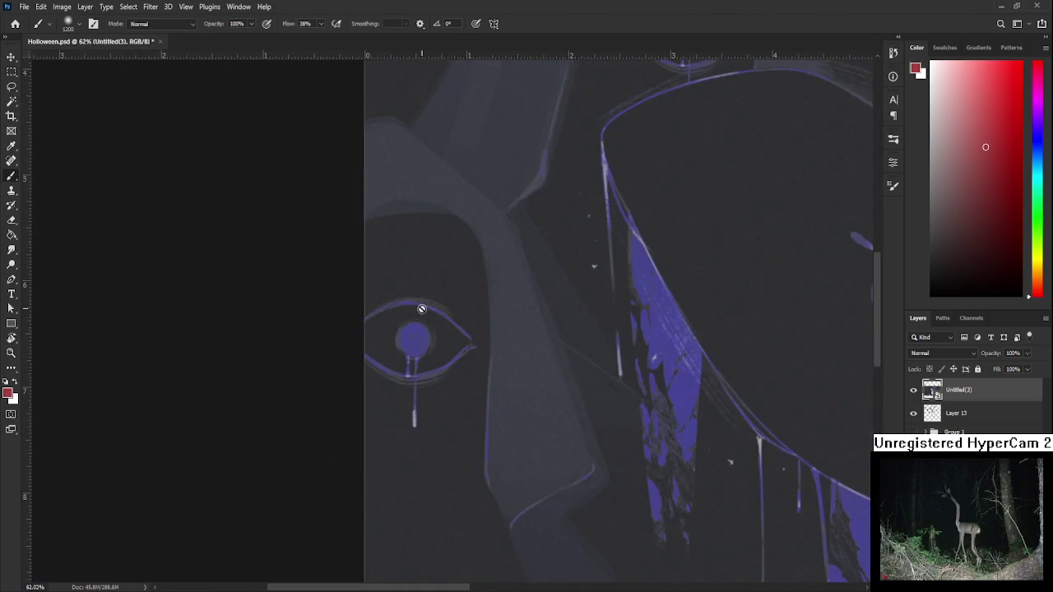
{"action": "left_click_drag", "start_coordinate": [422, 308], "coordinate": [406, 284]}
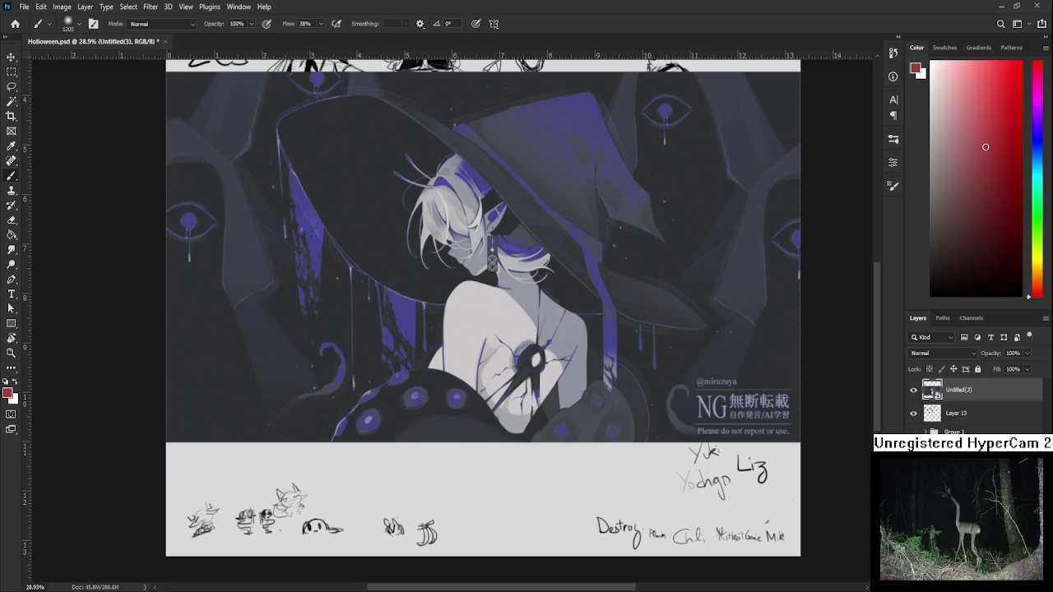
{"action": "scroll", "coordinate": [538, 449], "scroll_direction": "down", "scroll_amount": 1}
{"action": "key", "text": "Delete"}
□ □ □ □
### WHAT YOU ARE ASKED TO DO
Read through the data above. Report each line that has the word "coordinate".

### YOUR SOLUTION
{"action": "left_click_drag", "start_coordinate": [422, 308], "coordinate": [406, 284]}
{"action": "scroll", "coordinate": [538, 449], "scroll_direction": "down", "scroll_amount": 1}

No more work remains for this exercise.